For the first few years I followed the rules to a T. I shaved clean every November 1st and grew the “mo” from scratch. Since then, as I have become more motivated by the spirit of the movement and it’s purpose, I’ve become less of a stickler for the rules so I usually shave my beard down and leave however much of a ‘stache I’ve already grown. The bonus is that I’ve found a fuller mustache tends to start more conversations which leads to greater success.

After shaving, I often forget that I have a mustache until I catch myself in the mirror in the morning. I always feel like a cop or a fighter pilot (à la Goose), but really I’m just a dead ringer for my father when he was my age. No matter who or what the mustache makes me look like, I’m lucky to have a wife who puts up with my foolishness. In fact, it was the middle of my second Movember, when we first started dating. I took her agreeing to be seen in public with me as a good sign.

Movember has become a fun “remember when” time of year for us and it has been a great excuse for us to collaborate. I’m a printer with a background in graphic design and she’s a designer with a passion (and knack) for hand lettering. I like to send out a sort of “thank you” to all of my donors at the end of the month so we usually tackle that together. It helps kickstart the holiday cheer and spreads the warm fuzzies. Besides, it’s the least we can do.

I plan to put together a letterpress piece again this year, but I am broadening my goals. I usually go it alone, but this year I have been trying to put my connections to good use to build a team of letterpress printers: The Handsome Devils. The name is a nod to the Distinguished Gentleman’s Ride that Movember organizes and a bit of print trivia. Historically, a “Printer’s Devil” was a person serving at or below the level of apprentice in a printing establishment.

Movember Print by George Graves and Thy Doan(image: print by George Graves & Thy Doan)

Movember advertises three ways to participate: growing a mustache, taking a movement/exercise challenge, or hosting an event. In coming years, I’m hoping this team grows into a fourth method of participation. I’m asking that each team member also be willing to print a commemorative piece as a thank you for their donors. We’re starting small this year, but in years to come I would love to see this culminate in a gallery show at the end of the month as a sort of wrap party.

Other than the fact that I’ve always gotten a kick out of trying out different beard and mustache styles, I continue to participate in Movember for two reasons. First: I grow the mo for my brothers who face battles far greater than anything I’ve experienced and do so with far greater courage than I possess.
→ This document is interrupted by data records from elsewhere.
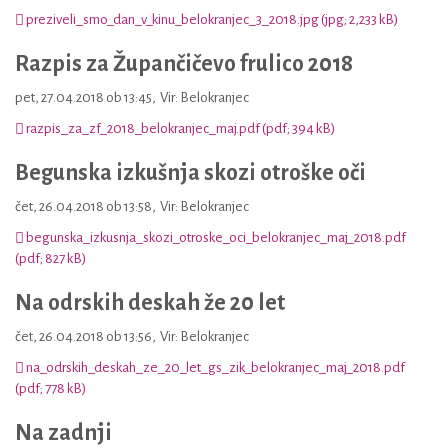
preziveli_smo_dan_v_kinu_belokranjec_3_2018.jpg (jpg; 2,233 kB)
Razpis za Župančičevo frulico 2018
pet, 27.04.2018 ob 13:45
,
Vir: Belokranjec
razpis_za_zf_2018_belokranjec_maj.pdf (pdf; 394 kB)
Begunska izkušnja skozi otroške oči
čet, 26.04.2018 ob 13:58
,
Vir: Belokranjec
begunska_izkusnja_skozi_otroske_oci_belokranjec_maj_2018.pdf
(pdf; 827 kB)
Na odrskih deskah že 20 let
čet, 26.04.2018 ob 13:56
,
Vir: Belokranjec
na_odrskih_deskah_ze_20_let_gs_zik_belokranjec_maj_2018.pdf
(pdf; 778 kB)
Na zadnji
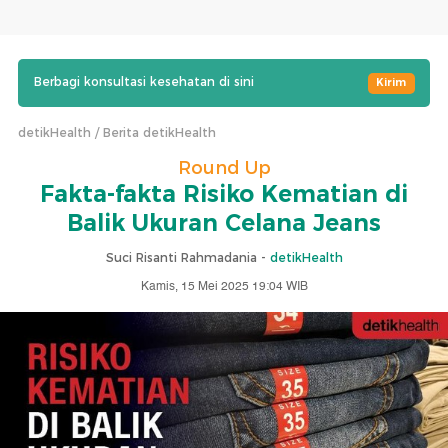
Berbagi konsultasi kesehatan di sini
Kirim
detikHealth
Berita detikHealth
Round Up
Fakta-fakta Risiko Kematian di
Balik Ukuran Celana Jeans
Suci Risanti Rahmadania -
detikHealth
Kamis, 15 Mei 2025 19:04 WIB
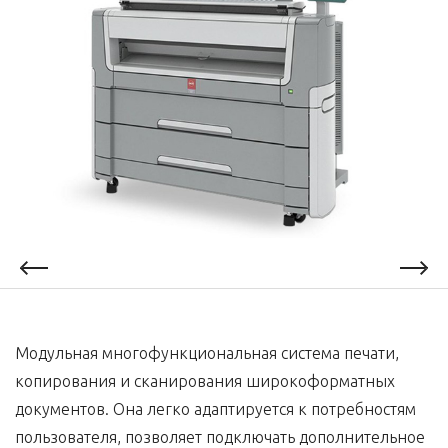
Модульная многофункциональная система печати,
копирования и сканирования широкоформатных
документов. Она легко адаптируется к потребностям
пользователя, позволяет подключать дополнительное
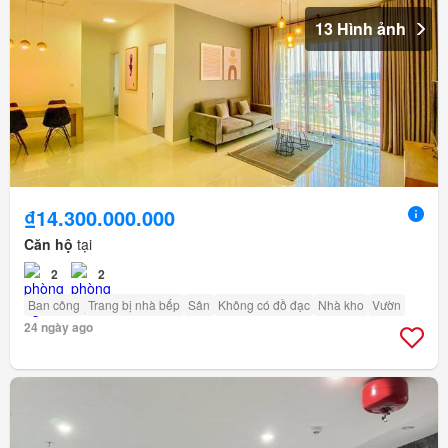
13 Hình ảnh
₫14.300.000.000
Căn hộ
tại
2
2
Ban công
Trang bị nhà bếp
Sân
Không có đồ đạc
Nhà kho
Vườn
24 ngày ago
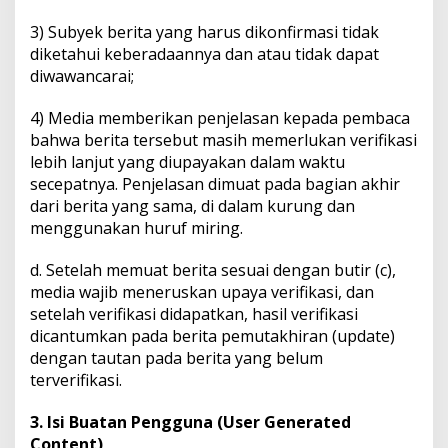
3) Subyek berita yang harus dikonfirmasi tidak
diketahui keberadaannya dan atau tidak dapat
diwawancarai;
4) Media memberikan penjelasan kepada pembaca
bahwa berita tersebut masih memerlukan verifikasi
lebih lanjut yang diupayakan dalam waktu
secepatnya. Penjelasan dimuat pada bagian akhir
dari berita yang sama, di dalam kurung dan
menggunakan huruf miring.
d. Setelah memuat berita sesuai dengan butir (c),
media wajib meneruskan upaya verifikasi, dan
setelah verifikasi didapatkan, hasil verifikasi
dicantumkan pada berita pemutakhiran (update)
dengan tautan pada berita yang belum
terverifikasi.
3. Isi Buatan Pengguna (User Generated
Content)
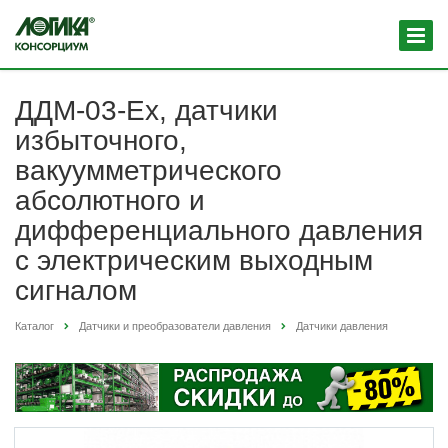
ДДМ-03-Ех, датчики
избыточного,
вакуумметрического
абсолютного и
дифференциального давления
с электрическим выходным
сигналом
Каталог
Датчики и преобразователи давления
Датчики давления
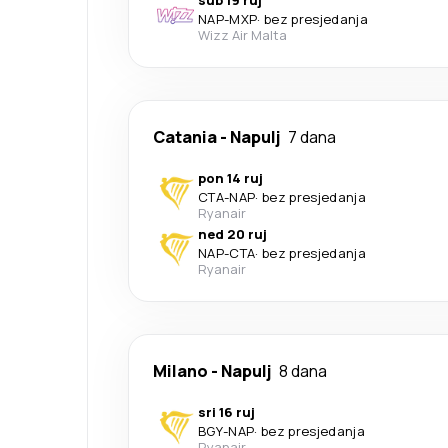
sub 19 ruj
NAP
-
MXP
·
bez presjedanja
Wizz Air Malta
Catania
-
Napulj
7 dana
pon 14 ruj
CTA
-
NAP
·
bez presjedanja
Ryanair
ned 20 ruj
NAP
-
CTA
·
bez presjedanja
Ryanair
Milano
-
Napulj
8 dana
sri 16 ruj
BGY
-
NAP
·
bez presjedanja
Ryanair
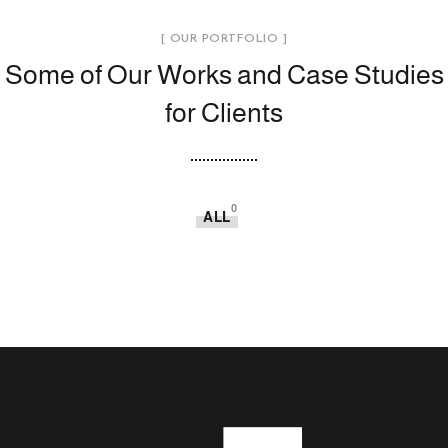
[ OUR PORTFOLIO ]
Some of Our Works
and Case Studies
for Clients
0
ALL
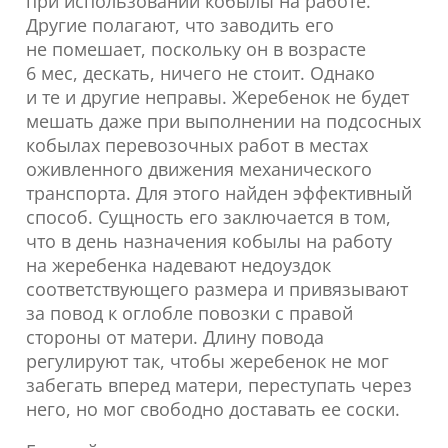
при использовании кобылы на работе.
Другие полагают, что заводить его
не помешает, поскольку он в возрасте
6 мес, дескать, ничего не стоит. Однако
и те и другие неправы. Жеребенок не будет
мешать даже при выполнении на подсосных
кобылах перевозочных работ в местах
оживленного движения механического
транспорта. Для этого найден эффективный
способ. Сущность его заключается в том,
что в день назначения кобылы на работу
на жеребенка надевают недоуздок
соответствующего размера и привязывают
за повод к оглобле повозки с правой
стороны от матери. Длину повода
регулируют так, чтобы жеребенок не мог
забегать вперед матери, переступать через
него, но мог свободно доставать ее соски.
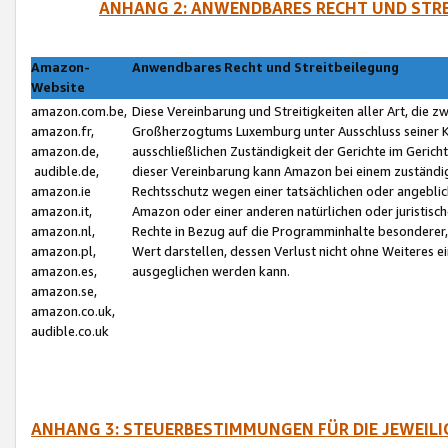
ANHANG 2: ANWENDBARES RECHT UND STRE
Amazon-
Anwendbares Recht und Streitbeilegung
Website
amazon.com.be,
Diese Vereinbarung und Streitigkeiten aller Art, die 
amazon.fr,
Großherzogtums Luxemburg unter Ausschluss seiner Kol
amazon.de,
ausschließlichen Zuständigkeit der Gerichte im Geri
audible.de,
dieser Vereinbarung kann Amazon bei einem zuständig
amazon.ie
Rechtsschutz wegen einer tatsächlichen oder angebli
amazon.it,
Amazon oder einer anderen natürlichen oder juristisc
amazon.nl,
Rechte in Bezug auf die Programminhalte besonderer,
amazon.pl,
Wert darstellen, dessen Verlust nicht ohne Weiteres e
amazon.es,
ausgeglichen werden kann.
amazon.se,
amazon.co.uk,
audible.co.uk
ANHANG 3: STEUERBESTIMMUNGEN FÜR DIE JEWEIL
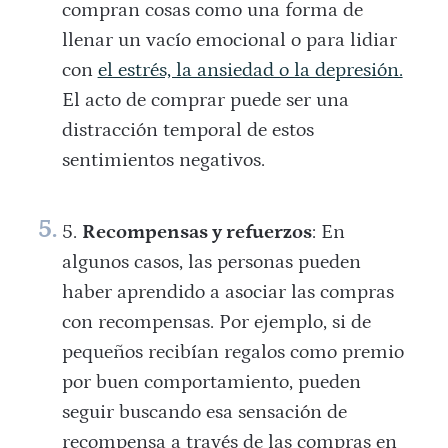
compran cosas como una forma de
llenar un vacío emocional o para lidiar
con
el estrés, la ansiedad o la depresión.
El acto de comprar puede ser una
distracción temporal de estos
sentimientos negativos.
Recompensas y refuerzos
: En
algunos casos, las personas pueden
haber aprendido a asociar las compras
con recompensas. Por ejemplo, si de
pequeños recibían regalos como premio
por buen comportamiento, pueden
seguir buscando esa sensación de
recompensa a través de las compras en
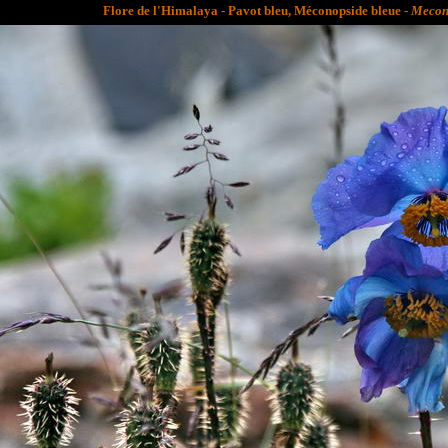
Flore de l'Himalaya - Pavot bleu, Méconopside bleue -
Mecono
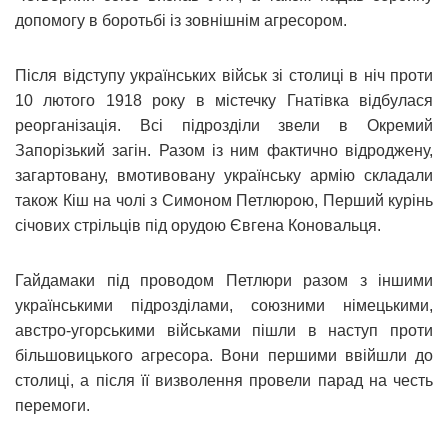
допомогу в боротьбі із зовнішнім агресором.
Після відступу українських військ зі столиці в ніч проти
10 лютого 1918 року в містечку Гнатівка відбулася
реорганізація. Всі підрозділи звели в Окремий
Запорізький загін. Разом із ним фактично відроджену,
загартовану, вмотивовану українську армію складали
також Кіш на чолі з Симоном Петлюрою, Перший курінь
січових стрільців під орудою Євгена Коновальця.
Гайдамаки під проводом Петлюри разом з іншими
українськими підрозділами, союзними німецькими,
австро-угорськими військами пішли в наступ проти
більшовицького агресора. Вони першими ввійшли до
столиці, а після її визволення провели парад на честь
перемоги.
I won’t name them, because their humility is part of what I admire so much about them. Second: I’m using Movember as motivation to begin speaking more openly about my own experiences with anxiety and depression with the hope of removing the stigma for other men who might be struggling silently.

If you’d like to help me change the face of men’s health, please donate directly to my fundraising page or to The Handsome Devils' page. If I reach my goal of $1,000 Clayton and Zoard are going to rock mustaches with me for at least a week. Right guys? Right?

Perhaps even more importantly, take the leap and have the tough conversations with the men in your life. The Movember website has all the tools and information you need to fully arm yourselves for just such an effort!